A total of 2097 patients with nm-cRCC who underwent surgery with curative intent were enrolled from 6 institutions in Korea between April 2000 and February 2014. Obesity was determined by body mass index (BMI) before surgery. BMI was used as a continuous variable and was categorized as normal (≥ 18.5 to < 25.0 kg/m, normal BMI) and overweight or obese (≥ 25 kg/m, high BMI). The relationships between BMI, sex, recurrence-free survival (RFS), and cancer-specific survival (CSS) were evaluated.

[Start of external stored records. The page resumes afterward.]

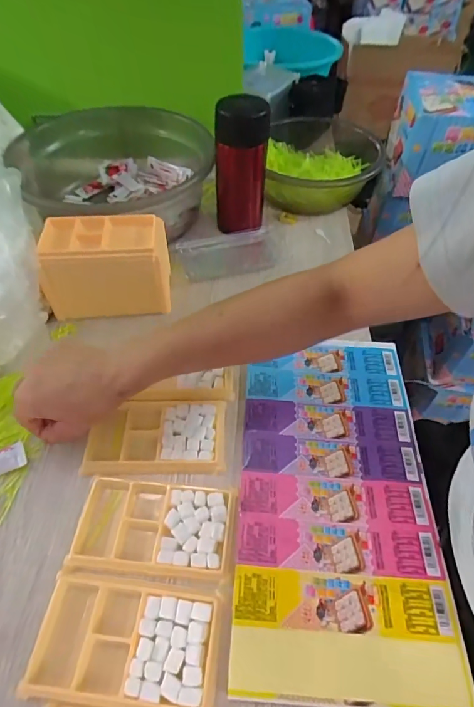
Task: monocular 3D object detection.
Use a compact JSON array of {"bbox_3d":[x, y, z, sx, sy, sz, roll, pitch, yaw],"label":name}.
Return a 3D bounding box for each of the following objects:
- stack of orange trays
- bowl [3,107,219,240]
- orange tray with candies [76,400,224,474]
[{"bbox_3d":[-0.151,-0.103,0.478,0.145,0.096,0.089,-1,51,-1],"label":"stack of orange trays"},{"bbox_3d":[-0.182,-0.270,0.603,0.283,0.097,0.301,0,51,0],"label":"bowl"},{"bbox_3d":[-0.077,0.078,0.394,0.130,0.013,0.078,-1,51,-1],"label":"orange tray with candies"}]

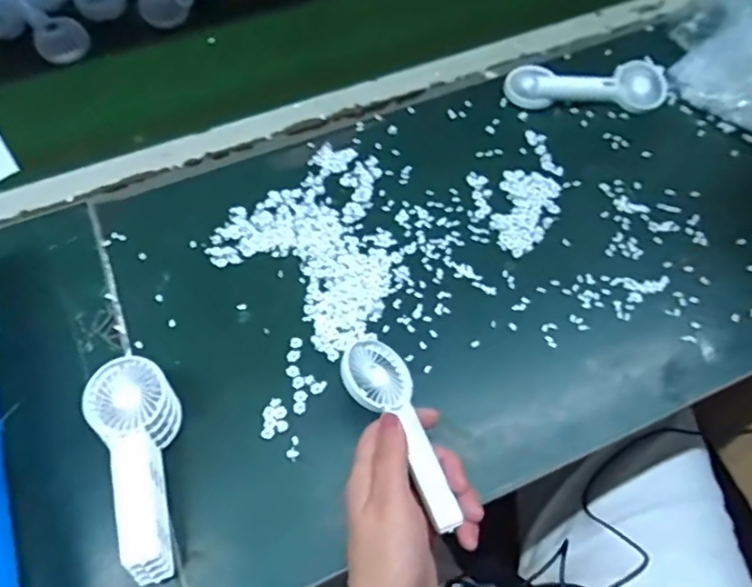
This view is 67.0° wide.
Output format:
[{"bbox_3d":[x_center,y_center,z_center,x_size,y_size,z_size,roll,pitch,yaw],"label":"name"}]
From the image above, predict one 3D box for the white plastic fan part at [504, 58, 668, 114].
[{"bbox_3d":[0.230,-0.228,0.611,0.171,0.027,0.064,1,61,1],"label":"white plastic fan part"}]

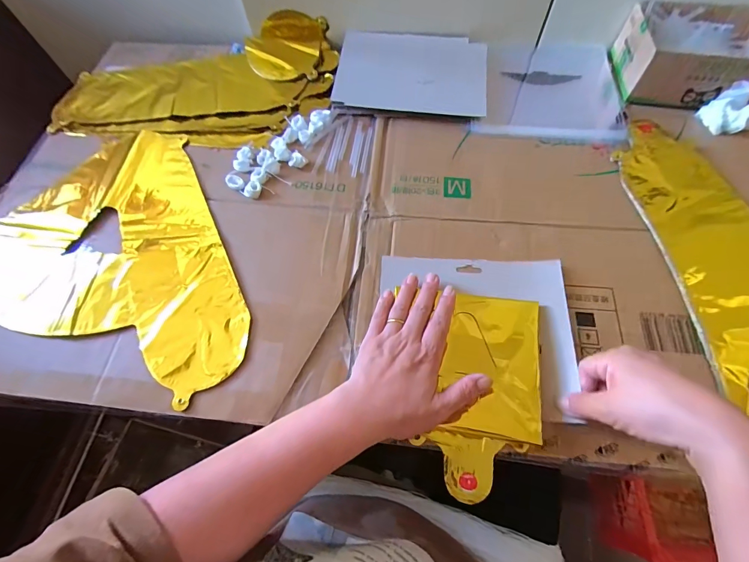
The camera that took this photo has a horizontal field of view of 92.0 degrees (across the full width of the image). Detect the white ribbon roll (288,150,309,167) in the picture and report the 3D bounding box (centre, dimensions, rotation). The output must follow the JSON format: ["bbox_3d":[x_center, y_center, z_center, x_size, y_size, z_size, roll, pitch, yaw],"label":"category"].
[{"bbox_3d":[-0.099,-0.155,0.466,0.021,0.009,0.021,-1,64,2],"label":"white ribbon roll"}]

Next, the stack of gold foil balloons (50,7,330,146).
[{"bbox_3d":[-0.265,-0.306,0.547,0.406,0.031,0.254,4,64,4],"label":"stack of gold foil balloons"}]

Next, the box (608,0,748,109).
[{"bbox_3d":[0.445,-0.304,0.490,0.191,0.063,0.141,6,64,5],"label":"box"}]

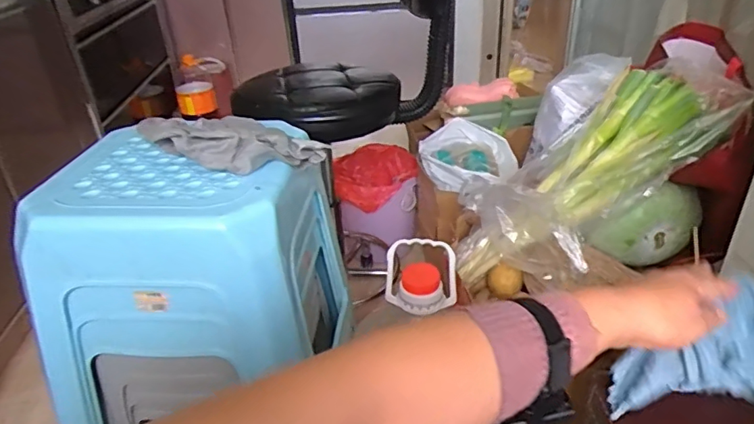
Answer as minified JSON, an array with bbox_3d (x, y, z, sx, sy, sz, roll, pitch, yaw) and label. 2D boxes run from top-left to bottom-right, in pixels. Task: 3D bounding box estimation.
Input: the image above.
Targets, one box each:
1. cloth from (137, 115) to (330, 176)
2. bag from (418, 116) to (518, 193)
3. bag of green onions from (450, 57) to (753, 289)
[{"bbox_3d":[-0.192,-0.083,0.641,0.253,0.047,0.089,6,32,16],"label":"cloth"},{"bbox_3d":[0.224,-0.139,1.360,0.223,0.107,0.245,20,38,35],"label":"bag"},{"bbox_3d":[0.331,-0.061,0.892,0.503,0.137,0.239,-41,18,26],"label":"bag of green onions"}]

Male patients had a greater high BMI ratio than female patients (P = .030). In men, the 5-year RFS and CSS rates in the high BMI group were greater than those in the normal BMI group (P = .003 and .006, respectively). Multivariate analyses revealed that in men, a high BMI was associated with greater RFS or CSS rates (hazard ratio: RFS, 0.901, P = .001; CSS, 0.822, P < .001). In women, there were no significant differences in the 5-year RFS and CSS rates according to BMI (P = .531 and .323, respectively), and high BMI was not associated with RFS or CSS (P = .250 and .180, respectively).

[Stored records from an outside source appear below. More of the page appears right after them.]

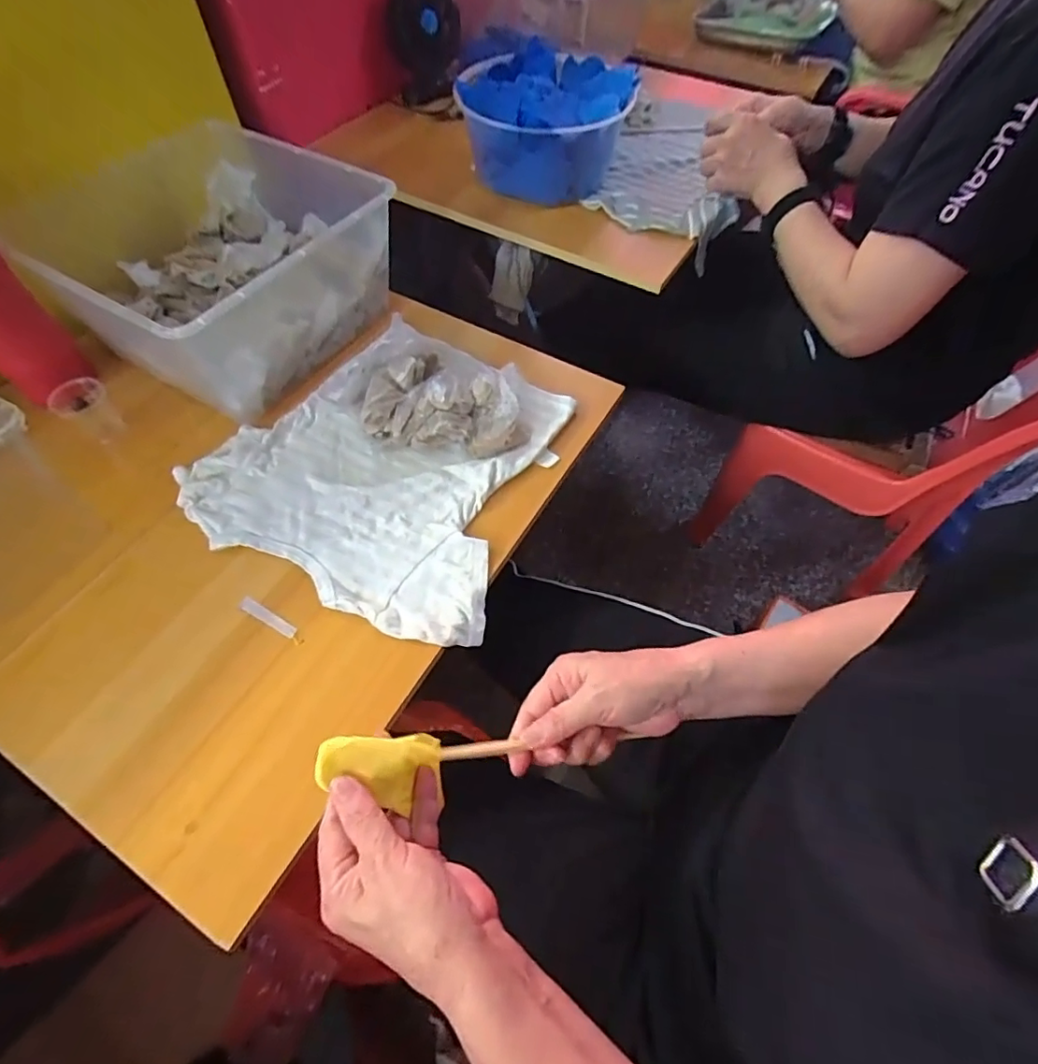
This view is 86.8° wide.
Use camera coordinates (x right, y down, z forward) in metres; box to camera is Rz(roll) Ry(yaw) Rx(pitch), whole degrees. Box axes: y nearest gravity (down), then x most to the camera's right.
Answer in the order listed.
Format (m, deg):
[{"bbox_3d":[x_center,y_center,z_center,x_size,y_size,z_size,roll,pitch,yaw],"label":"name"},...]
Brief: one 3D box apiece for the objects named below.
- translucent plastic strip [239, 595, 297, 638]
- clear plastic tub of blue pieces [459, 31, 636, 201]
[{"bbox_3d":[-0.214,0.072,0.467,0.055,0.005,0.011,25,60,13],"label":"translucent plastic strip"},{"bbox_3d":[0.028,-0.526,0.719,0.212,0.100,0.195,1,57,-2],"label":"clear plastic tub of blue pieces"}]

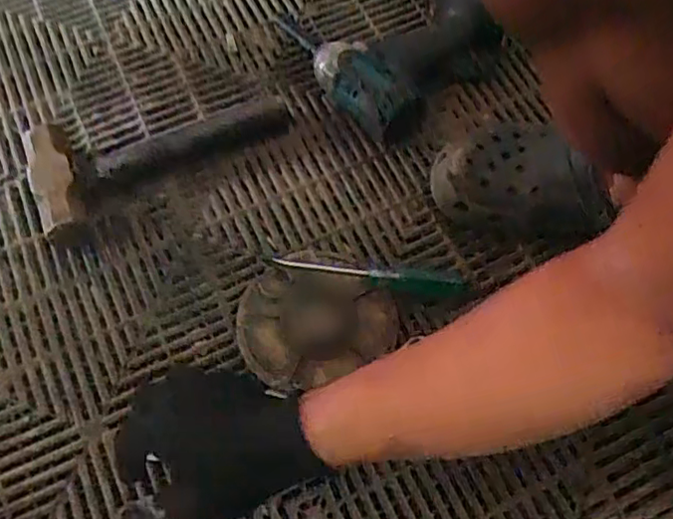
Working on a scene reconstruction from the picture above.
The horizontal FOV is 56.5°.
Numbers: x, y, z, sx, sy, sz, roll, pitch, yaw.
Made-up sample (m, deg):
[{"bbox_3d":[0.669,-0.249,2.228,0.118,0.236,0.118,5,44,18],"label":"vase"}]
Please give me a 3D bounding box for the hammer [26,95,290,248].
[{"bbox_3d":[-0.175,-0.114,0.631,0.263,0.057,0.119,-26,68,-11],"label":"hammer"}]

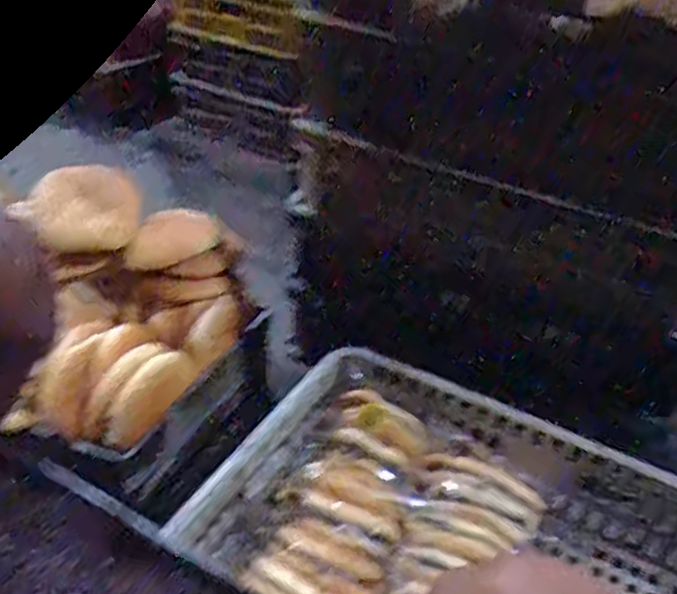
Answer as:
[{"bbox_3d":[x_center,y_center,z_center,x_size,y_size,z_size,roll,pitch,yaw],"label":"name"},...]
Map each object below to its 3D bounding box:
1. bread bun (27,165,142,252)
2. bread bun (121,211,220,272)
[{"bbox_3d":[-0.335,-0.120,0.924,0.134,0.078,0.092,-2,36,-11],"label":"bread bun"},{"bbox_3d":[-0.227,-0.079,0.946,0.132,0.045,0.072,-9,38,-21],"label":"bread bun"}]

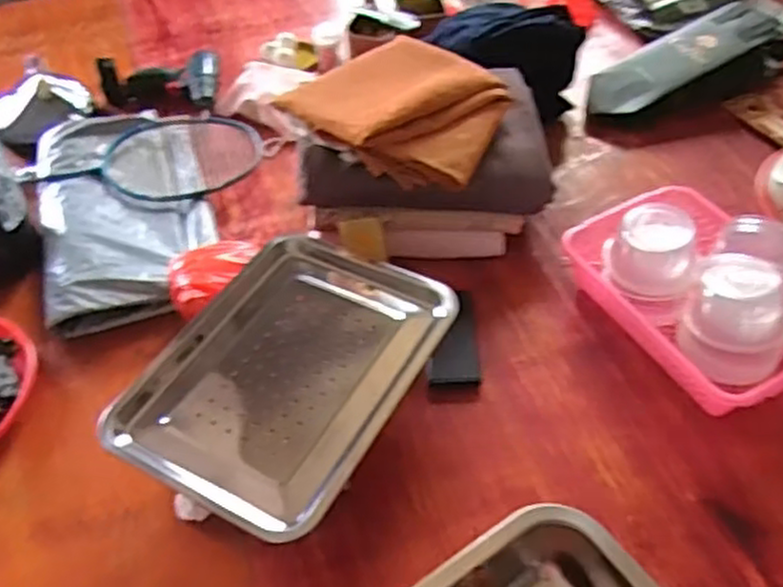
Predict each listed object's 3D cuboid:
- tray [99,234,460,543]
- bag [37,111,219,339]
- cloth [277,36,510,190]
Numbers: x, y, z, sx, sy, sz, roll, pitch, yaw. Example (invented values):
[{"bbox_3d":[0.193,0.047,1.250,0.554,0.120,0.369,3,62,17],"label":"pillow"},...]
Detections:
[{"bbox_3d":[-0.113,0.080,0.824,0.267,0.027,0.349,20,52,21],"label":"tray"},{"bbox_3d":[-0.403,-0.137,1.132,0.237,0.043,0.453,-16,49,-10],"label":"bag"},{"bbox_3d":[0.018,-0.250,0.997,0.262,0.068,0.244,29,55,26],"label":"cloth"}]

In patients with nm-cRCC, obesity was a favorable prognosticator in male but not female patients. Therefore, the association between obesity and nm-cRCC prognosis might differ by sex.
我们在韩国一个大型多中心研究中评估了肥胖在非转移性透明细胞肾细胞癌(nm-cRCC)患者中与性别相关的预后意义。
2000年4月至2014年2月期间,从韩国6家机构招募了总共2097例接受根治性手术的nm-cRCC患者。肥胖通过术前体重指数(BMI)确定。BMI作为连续变量,分为正常(≥18.5至<25.0 kg/m,正常BMI)和超重或肥胖(≥25 kg/m,高BMI)。评估了BMI、性别、无复发生存期(RFS)和癌症特异性生存期(CSS)之间的关系。
男性患者的高BMI比例高于女性患者(P = 0.030)。在男性中,高BMI组的5年RFS和CSS率高于正常BMI组(分别为P = 0.003和0.006)。多变量分析显示,在男性中,高BMI与更高的RFS或CSS率相关(风险比:RFS,0.901,P = 0.001;CSS,0.822,P < 0.001)。在女性中,根据BMI的5年RFS和CSS率无显著差异(分别为P = 0.531和0.323),高BMI与RFS或CSS无关(分别为P = 0.250和0.180)。
在nm-cRCC患者中,肥胖对男性患者是一个有利的预后因素,对女性患者则不然。因此,肥胖与nm-cRCC预后之间的关联可能因性别而异。